Zachry told police the ammunition was procured from multiple sources, including Kenney, a previous production Ms Gutierrez-Reed worked on, and a man identified only as “Billy Ray”.
She said that she checked the box of ammunition after the fatal shooting, and found that some cartridges would rattle (meaning they were dummy rounds) while others did not, which indicated that there were more live rounds on the set.
According to an inventory of seized items that was made public on 25 October, police recovered “two boxes of ammo”, “loose ammo and boxes”, and a “fanny pack with ammo” on the Rust set.
Officers also found three revolvers and loose casings.
On 27 October, while the police were executing a search warrant on the Rust set, Kenney told them that the dummies and blank rounds he supplied to the film’s production were manufactured by a company called Starline Brass.
The Missouri-based manufacturer reportedly only sells components of ammunition, not live rounds.
During a call with the police on 29 October, Kenney offered an alternate explanation for how live rounds made their way to the set of Rust.
The arms supplier said he had received “reloaded ammunition” from a friend a few years ago.

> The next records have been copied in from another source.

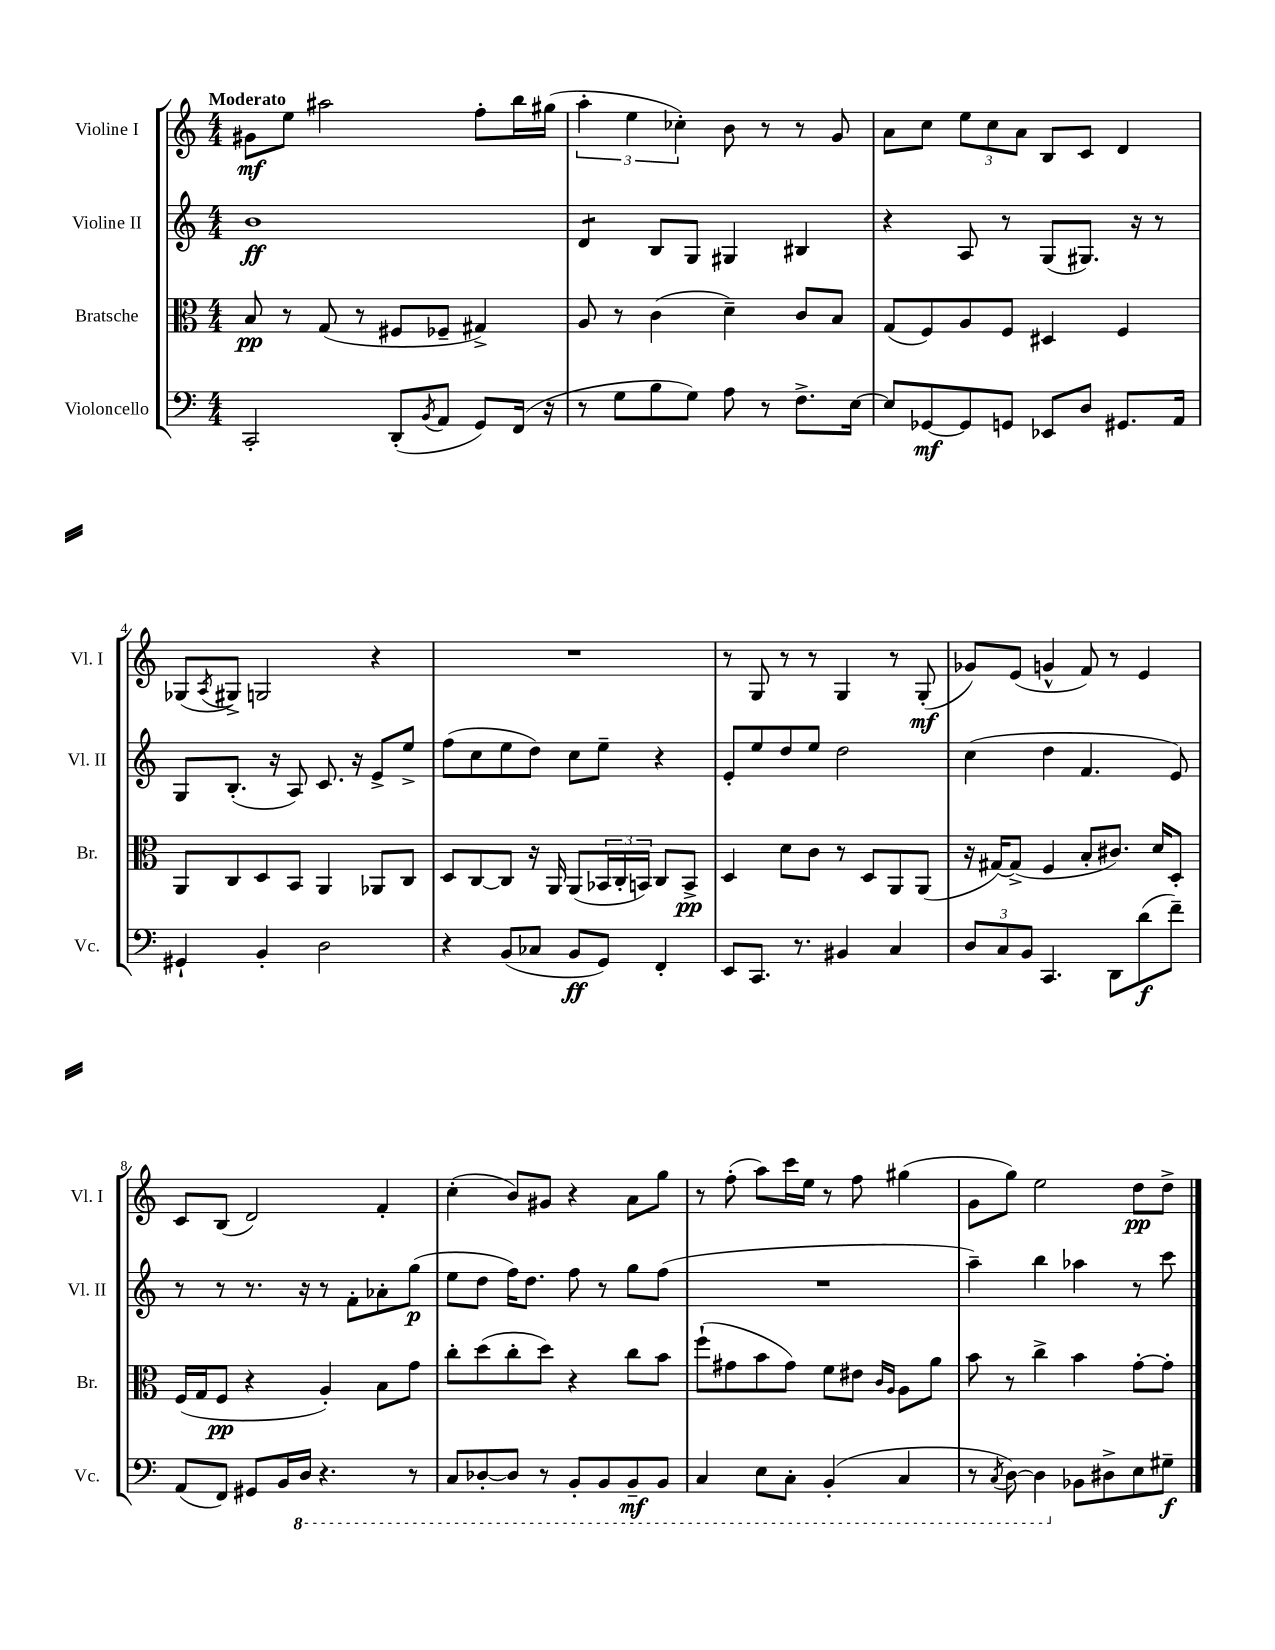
<<
\new StaffGroup <<
\new Staff = "s0" \with { instrumentName = "Violine I" shortInstrumentName = "Vl. I" } {
    \clef treble \key c \major \numericTimeSignature \time 4/4 \tempo "Moderato"
    gis'8\mf e''8 ais''2 f''8-. b''16 gis''16( |
    \tuplet 3/2 { a''4-. e''4 ces''4-.) } b'8 r8 r8 g'8 |
    a'8 c''8 \tuplet 3/2 { e''8 c''8 a'8 } b8 c'8 d'4 |
    ges8( \acciaccatura { a8 } gis8->) g2 r4 |
    R1 |
    r8 g8 r8 r8 g4 r8 g8-.\mf( |
    ges'8) e'8( g'4-^ f'8) r8 e'4 |
    c'8 b8( d'2) f'4-. |
    c''4-.( b'8) gis'8 r4 a'8 g''8 |
    r8 f''8-.( a''8) c'''16 e''16 r8 f''8 gis''4( |
    g'8 g''8) e''2 d''8\pp d''8-> \bar "|." |
}
\new Staff = "s1" \with { instrumentName = "Violine II" shortInstrumentName = "Vl. II" } {
    \clef treble \key c \major \numericTimeSignature \time 4/4
    b'1\ff |
    d'4:8 b8 g8 gis4 bis4 |
    r4 a8 r8 g8( gis8.) r16 r8 |
    g8 b8.-.( r16 a8) c'8. r16 e'8-> e''8-> |
    f''8( c''8 e''8 d''8) c''8 e''8-- r4 |
    e'8-. e''8 d''8 e''8 d''2 |
    c''4( d''4 f'4. e'8) |
    r8 r8 r8. r16 r8 f'8-. aes'8-. g''8\p( |
    e''8 d''8 f''16) d''8. f''8 r8 g''8 f''8( |
    R1 |
    a''4--) b''4 aes''4 r8 c'''8 \bar "|." |
}
\new Staff = "s2" \with { instrumentName = "Bratsche" shortInstrumentName = "Br." } {
    \clef alto \key c \major \numericTimeSignature \time 4/4
    b8\pp r8 g8( r8 fis8 fes8-- gis4->) |
    a8 r8 c'4( d'4--) c'8 b8 |
    g8( f8) a8 f8 dis4 f4 |
    a,8 c8 d8 b,8 a,4 aes,8 c8 |
    d8 c8~ c8 r16 a,16 a,8( \tuplet 3/2 { bes,16 c16-. b,16) } c8 b,8->\pp |
    d4 d'8 c'8 r8 d8 a,8 a,8( |
    r16 gis16~) gis8->( f4 b8-. cis'8.) d'16 d8-. |
    f16( g16 f8\pp r4 a4-.) b8 g'8 |
    c''8-. d''8( c''8-. d''8) r4 c''8 b'8 |
    f''8-!( gis'8 b'8 gis'8) f'8 eis'8 \grace { c'16 a16 } a8 a'8 |
    b'8 r8 c''4-> b'4 g'8~-. g'8-. \bar "|." |
}
\new Staff = "s3" \with { instrumentName = "Violoncello" shortInstrumentName = "Vc." } {
    \clef bass \key c \major \numericTimeSignature \time 4/4
    c,2-. d,8-.( \acciaccatura { b,8 } a,8 g,8) f,16( r16 |
    r8 g8 b8 g8) a8 r8 f8.-> e16~ |
    e8 ges,8~\mf ges,8 g,8 ees,8 d8 gis,8. a,16 |
    gis,4-! b,4-. d2 |
    r4 b,8( ces8 b,8\ff g,8) f,4-. |
    e,8 c,8. r8. bis,4 c4 |
    \tuplet 3/2 { d8 c8 b,8 } c,4. d,8 d'8\f( f'8--) |
    a,8( f,8) gis,8 b,16 \ottava #-1 d,16 r4. r8 |
    c,8 des,8~-. des,8 r8 b,,8-. b,,8 b,,8--\mf b,,8 |
    c,4 e,8 c,8-. b,,4-.( c,4 |
    r8 \acciaccatura { c,8 } d,8~) d,4 \ottava #0 bes,8 dis8-> e8 gis8--\f \bar "|." |
}
>>
>>
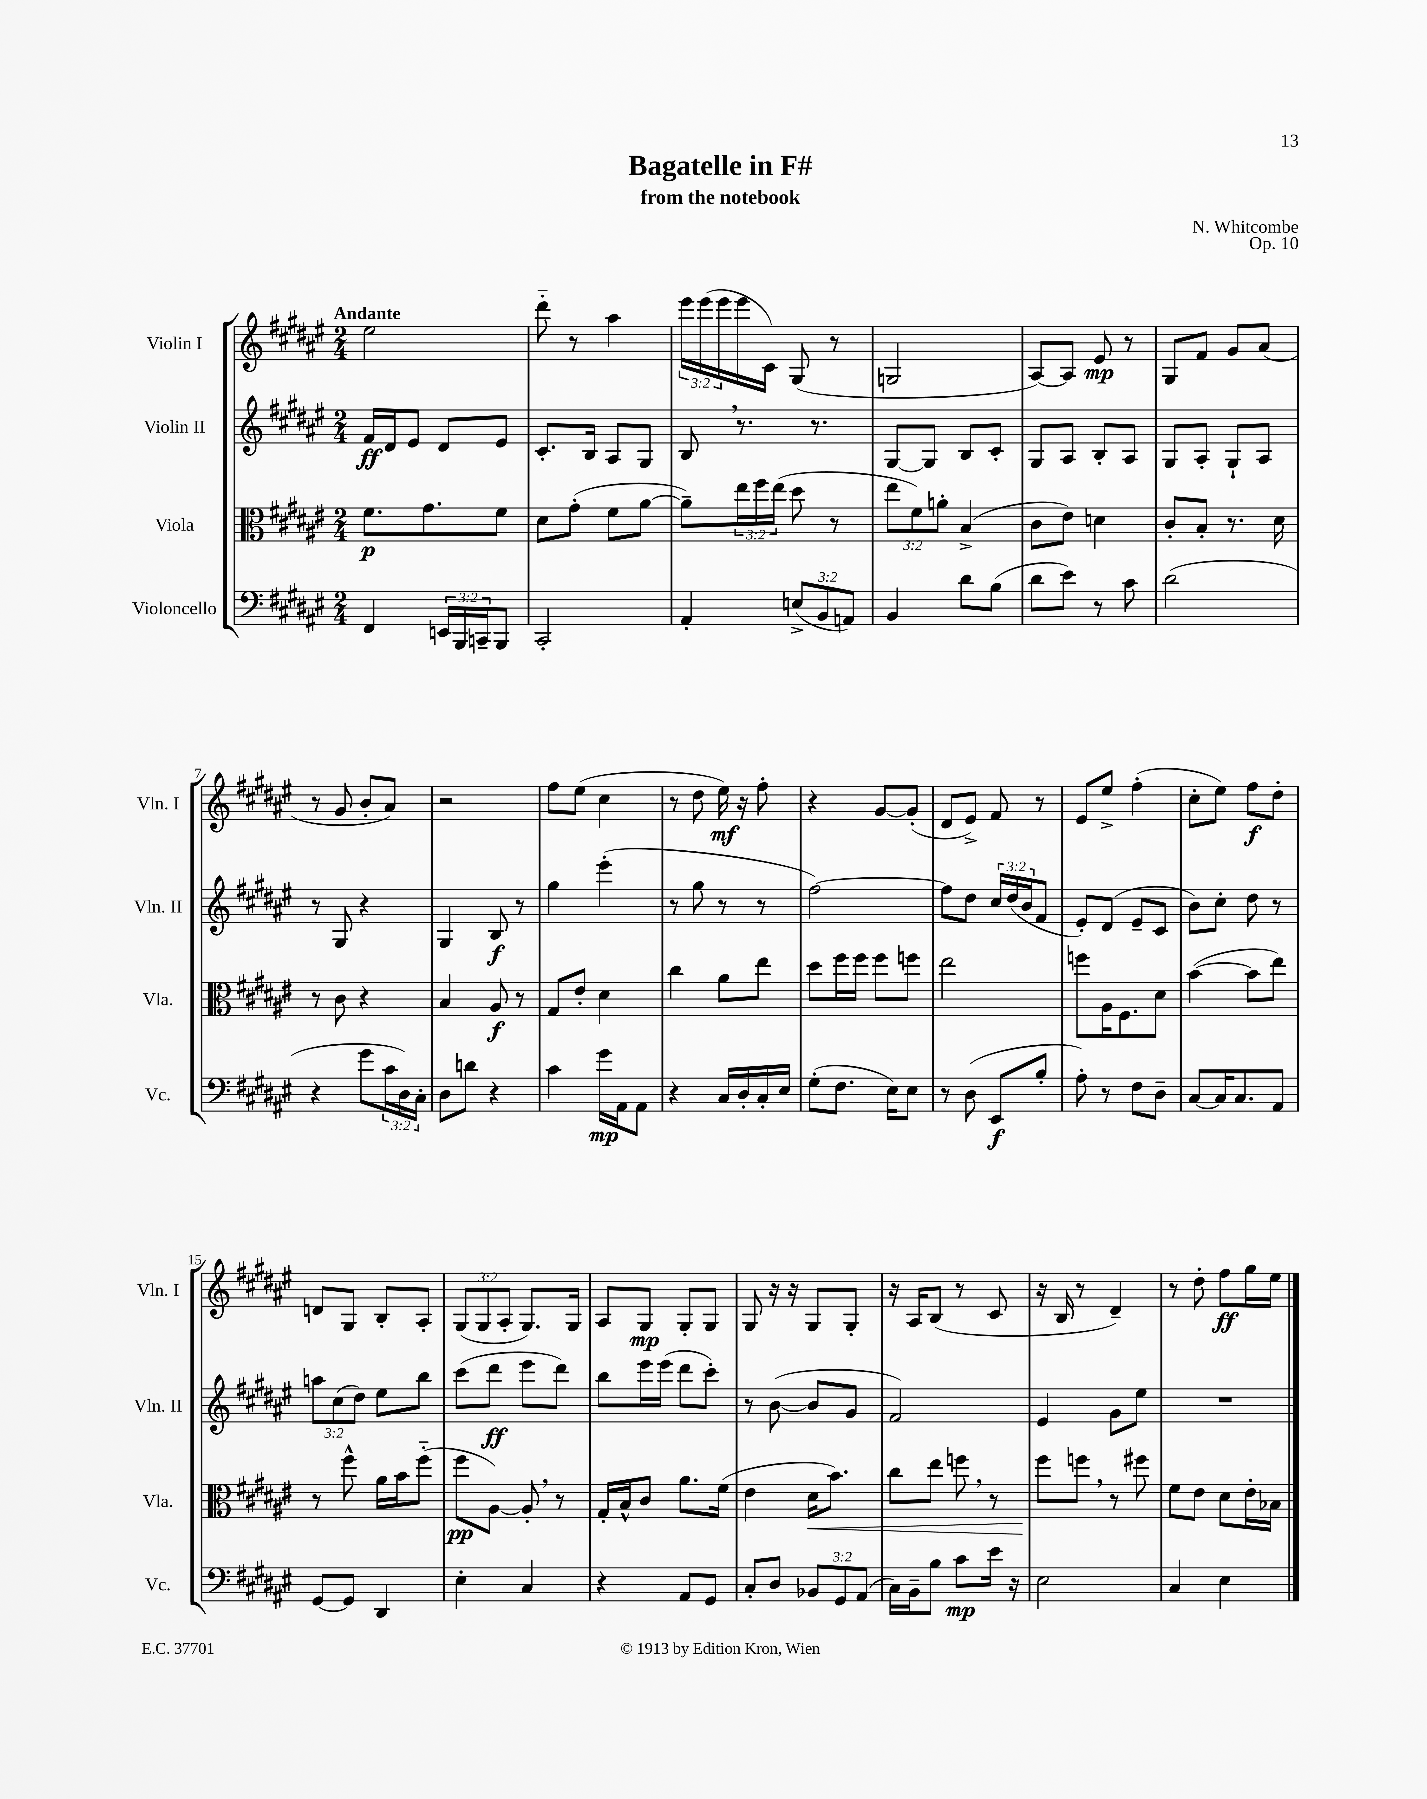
\header { title = "Bagatelle in F#" composer = "N. Whitcombe" subtitle = "from the notebook" opus = "Op. 10" }
<<
\new StaffGroup <<
\new Staff = "s0" \with { instrumentName = "Violin I" shortInstrumentName = "Vln. I" } {
    \clef treble \key fis \major \numericTimeSignature \time 2/4 \override Staff.TupletNumber.text = #tuplet-number::calc-fraction-text \tempo "Andante"
    eis''2 |
    dis'''8-_ r8 ais''4 |
    \tuplet 3/2 { eis'''16 eis'''16( eis'''16 } eis'''16 cis'16) gis8( r8 |
    g2 |
    ais8~) ais8 eis'8\mp r8 |
    gis8 fis'8 gis'8 ais'8( |
    r8 gis'8 b'8-. ais'8) |
    r2 |
    fis''8 eis''8( cis''4 |
    r8 dis''8 eis''16\mf) r16 fis''8-. |
    r4 gis'8~ gis'8-.( |
    dis'8 eis'8->) fis'8 r8 |
    eis'8 eis''8-> fis''4-.( |
    cis''8-. eis''8) fis''8\f dis''8-. |
    d'8 gis8 b8-. ais8-. |
    \tuplet 3/2 { gis8( gis8 ais8-. } gis8.) gis16 |
    ais8 gis8\mp gis8-. gis8 |
    gis8 r16 r16 gis8 gis8-. |
    r16 ais16 b8( r8 cis'8 |
    r16 b16 r8 dis'4--) |
    r8 dis''8-. fis''8\ff gis''16 eis''16 \bar "|." |
}
\new Staff = "s1" \with { instrumentName = "Violin II" shortInstrumentName = "Vln. II" } {
    \clef treble \key fis \major \numericTimeSignature \time 2/4 \override Staff.TupletNumber.text = #tuplet-number::calc-fraction-text
    fis'16\ff dis'16 eis'8 dis'8 eis'8 |
    cis'8.-. b16 ais8 gis8 |
    b8 \breathe r8. r8. |
    gis8~ gis8 b8 cis'8-. |
    gis8 ais8 b8-. ais8 |
    gis8 ais8-. gis8-! ais8 |
    r8 gis8 r4 |
    gis4 b8\f r8 |
    gis''4 eis'''4-.( |
    r8 gis''8 r8 r8 |
    fis''2~) |
    fis''8 dis''8 \tuplet 3/2 { cis''16 dis''16( b'16 } fis'8 |
    eis'8-.) dis'8( eis'8-- cis'8 |
    b'8) cis''8-. dis''8 r8 |
    \tuplet 3/2 { a''8 cis''8( dis''8) } eis''8 b''8 |
    cis'''8( dis'''8\ff eis'''8 dis'''8) |
    b''8 eis'''16 eis'''16( dis'''8 cis'''8-.) |
    r8 b'8~( b'8 gis'8 |
    fis'2) |
    eis'4 gis'8 eis''8 |
    R2 \bar "|." |
}
\new Staff = "s2" \with { instrumentName = "Viola" shortInstrumentName = "Vla." } {
    \clef alto \key fis \major \numericTimeSignature \time 2/4 \override Staff.TupletNumber.text = #tuplet-number::calc-fraction-text
    fis'8.\p gis'8. fis'8 |
    dis'8 gis'8-.( fis'8 ais'8~ |
    ais'8--) \tuplet 3/2 { eis''16 fis''16 eis''16( } dis''8 r8 |
    \tuplet 3/2 { eis''8 fis'8) a'8-. } b4->( |
    cis'8 eis'8) d'4 |
    cis'8-. b8-. r8. dis'16 |
    r8 cis'8 r4 |
    b4 ais8\f r8 |
    gis8 eis'8-. dis'4 |
    cis''4 ais'8 eis''8 |
    dis''8 fis''16 fis''16 fis''8 f''8 |
    eis''2 |
    f''8 ais16 fis8. dis'8 |
    b'4~( b'8 eis''8) |
    r8 fis''8-^ ais'16 b'16 fis''8-_( |
    fis''8\pp ais8~) ais8-. \breathe r8 |
    gis16-. b16-^ cis'8 ais'8. fis'16( |
    eis'4 dis'16\< b'8.) |
    cis''8 eis''8 f''8 \breathe r8 |
    fis''8\! f''8 \breathe r8 fis''8 |
    fis'8 eis'8 dis'8 eis'16-. bes16 \bar "|." |
}
\new Staff = "s3" \with { instrumentName = "Violoncello" shortInstrumentName = "Vc." } {
    \clef bass \key fis \major \numericTimeSignature \time 2/4 \override Staff.TupletNumber.text = #tuplet-number::calc-fraction-text
    fis,4 \tuplet 3/2 { e,16 b,,16 c,16-- } b,,8 |
    cis,2-. |
    ais,4-. \tuplet 3/2 { e8->( b,8 a,8) } |
    b,4 dis'8 b8( |
    dis'8 eis'8) r8 cis'8 |
    dis'2( |
    r4 gis'8 \tuplet 3/2 { cis'16 dis16) cis16-. } |
    dis8 d'8 r4 |
    cis'4 gis'16\mp ais,16 ais,8 |
    r4 cis16 dis16-. cis16-. eis16 |
    gis8-.( fis8. eis16) eis8 |
    r8 dis8( eis,8\f b8-. |
    ais8-.) r8 fis8 dis8-- |
    cis8~ cis16 cis8. ais,8 |
    gis,8~ gis,8 dis,4 |
    eis4-. cis4 |
    r4 ais,8 gis,8 |
    cis8-. dis8 \tuplet 3/2 { bes,8 gis,8 ais,8( } |
    cis16) b,16-- b8 cis'8\mp eis'16 r16 |
    eis2 |
    cis4 eis4 \bar "|." |
}
>>
>>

Reloaded ammunition refers to ammunition that has been reassembled from the brass casing of a fired round, with a new bullet, primer, and powder, The New York Times reported, citing a Hollywood armourer.
He added that the batch he received from his friend “stuck out to him” because the suspected live round that killed Hutchins was marked with the Starline Brass logo, meaning it “had to be a reloaded round”.
Gutierrez-Reed’s attorney Jason Bowles said the search warrant was “a huge step forward … to unearth the full truth of who put the live rounds on the Rust set”, as reported by NBC News.
Another lawyer representing the 24-year-old armourer, Jason Bowles suggested a “disgruntled” crew member placed a live round Baldwin’s prop gun to sabotage the film, on 3 November.
The Independent has reached out to Kenney for a comment.